# Data Aggregation, Data Provenance, and Reproducible Data Preparation Workflows

## 1. Data Aggregation

### 1.1 Overview
Data aggregation is the process of gathering and summarizing data from multiple sources to make it more useful and informative. In Pandas, you can use the `groupby()` function to perform data aggregation operations.

### 1.2 Grouping Data
To group data by one or more columns, you can use the `groupby()` method.

In [1]:
import pandas as pd

# Example DataFrame
data = {
    'Category': ['A', 'A', 'B', 'B', 'A', 'B'],
    'Value': [10, 15, 20, 25, 30, 35]
}
df = pd.DataFrame(data)

# Group data by 'Category'
grouped_data = df.groupby('Category')

### 1.3 Aggregating Data
Apply aggregation functions like `sum()`, `mean()`, `max()`, and `min()` to the grouped data.

In [2]:
# Sum values within each group
summed_data = grouped_data.sum()
print(summed_data)

          Value
Category       
A            55
B            80


## 2. Data Provenance

### 2.1 Overview
Data provenance refers to the origin and history of a dataset, including how it was collected, processed, and analyzed. Maintaining data provenance is essential for ensuring the reliability and reproducibility of research findings.

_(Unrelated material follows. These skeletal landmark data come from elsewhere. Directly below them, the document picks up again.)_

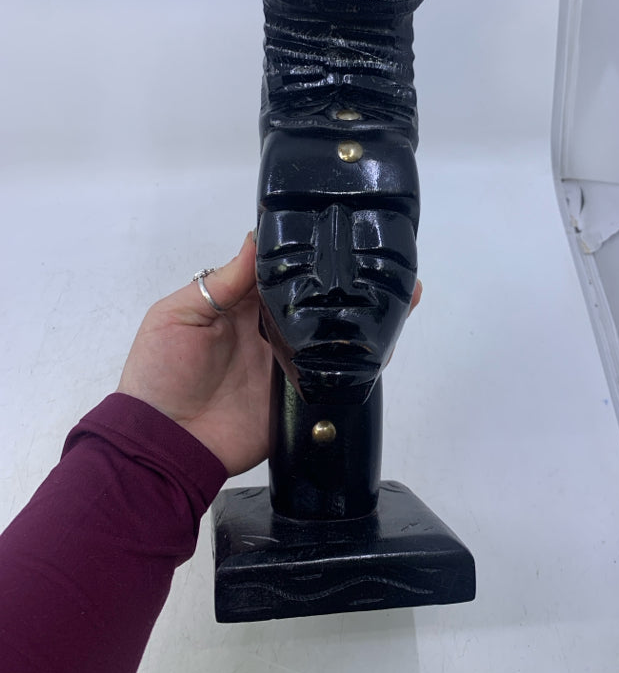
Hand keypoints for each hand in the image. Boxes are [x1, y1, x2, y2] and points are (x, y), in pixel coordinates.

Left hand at [118, 234, 422, 476]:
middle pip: (316, 299)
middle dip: (348, 279)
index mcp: (243, 305)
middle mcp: (272, 330)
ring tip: (404, 290)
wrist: (165, 445)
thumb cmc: (159, 374)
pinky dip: (362, 360)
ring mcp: (290, 363)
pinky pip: (336, 376)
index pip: (283, 270)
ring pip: (334, 334)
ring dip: (365, 313)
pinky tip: (388, 337)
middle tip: (385, 256)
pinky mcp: (301, 396)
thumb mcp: (178, 316)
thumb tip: (255, 236)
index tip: (340, 227)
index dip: (308, 250)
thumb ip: (221, 282)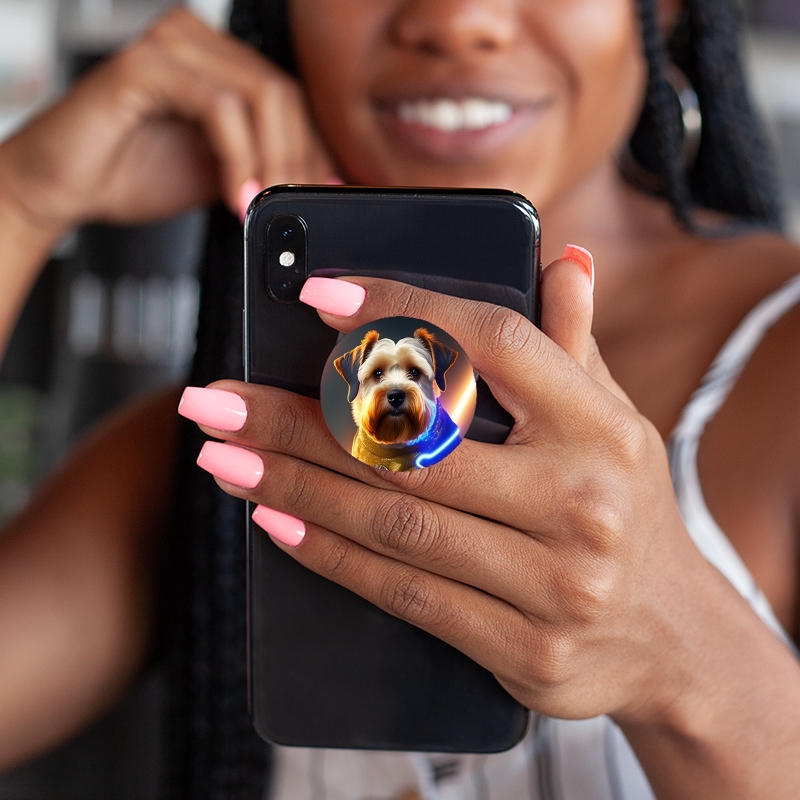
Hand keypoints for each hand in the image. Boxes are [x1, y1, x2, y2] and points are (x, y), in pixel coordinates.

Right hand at [0, 8, 335, 234]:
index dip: (313, 150)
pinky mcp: (145, 65)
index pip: (289, 99)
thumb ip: (263, 167)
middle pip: (283, 95)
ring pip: (260, 96)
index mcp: (218, 62)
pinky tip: (236, 195)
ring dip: (273, 161)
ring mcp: (170, 46)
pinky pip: (219, 106)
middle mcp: (197, 42)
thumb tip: (315, 184)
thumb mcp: (220, 174)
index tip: (321, 195)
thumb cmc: (131, 173)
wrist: (64, 186)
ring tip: (264, 206)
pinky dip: (238, 157)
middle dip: (298, 161)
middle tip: (295, 207)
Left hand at [184, 254, 717, 730]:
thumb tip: (561, 259)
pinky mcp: (526, 650)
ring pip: (395, 523)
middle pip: (415, 446)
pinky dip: (331, 554)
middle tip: (214, 397)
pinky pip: (406, 595)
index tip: (316, 296)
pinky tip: (274, 519)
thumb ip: (572, 343)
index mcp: (603, 426)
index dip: (401, 314)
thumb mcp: (614, 419)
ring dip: (293, 484)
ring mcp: (556, 583)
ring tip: (221, 454)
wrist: (672, 636)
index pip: (491, 344)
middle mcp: (583, 500)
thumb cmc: (623, 505)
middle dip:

### 2.2 Tracking Data Provenance
Document data sources, processing steps, and any changes made to the dataset. Use code comments, version control systems (e.g., Git), and metadata to maintain a record of data provenance.

In [3]:
# Load data from CSV file (specify the data source)
df = pd.read_csv('pre-course_survey.csv')

# Clean data (document the cleaning steps)
df.dropna(inplace=True)
df.drop_duplicates(inplace=True)

FileNotFoundError: [Errno 2] No such file or directory: 'data.csv'

## 3. Reproducible Data Preparation Workflows

### 3.1 Overview
Reproducible data preparation workflows involve organizing your code and data in a way that makes it easy for others to understand, use, and replicate your work.

### 3.2 Best Practices

Use version control systems (e.g., Git) to track changes in code and data.
Write clean, modular, and well-documented code.
Separate data cleaning, processing, and analysis steps.
Use virtual environments to manage dependencies.
Share your code and data through public repositories (e.g., GitHub).

In [4]:
# Example of a clean, modular, and well-documented code snippet
def clean_data(df):
    """
    Clean the input DataFrame by removing missing values and duplicates.

    Parameters:
    df (DataFrame): The input DataFrame to be cleaned.

    Returns:
    DataFrame: The cleaned DataFrame.
    """
    df.dropna(inplace=True)
    df.drop_duplicates(inplace=True)
    return df

# Load data
data = pd.read_csv('pre-course_survey.csv')

# Clean data
cleaned_data = clean_data(data)

## 4. Hands-on Exercises

### Exercise 1
Create a DataFrame with random data and perform data aggregation using the groupby() method. Apply different aggregation functions like sum(), mean(), and count().

### Exercise 2
Design a simple reproducible data preparation workflow. Load a dataset, clean it, and visualize the results. Document your code and steps using comments and Markdown cells.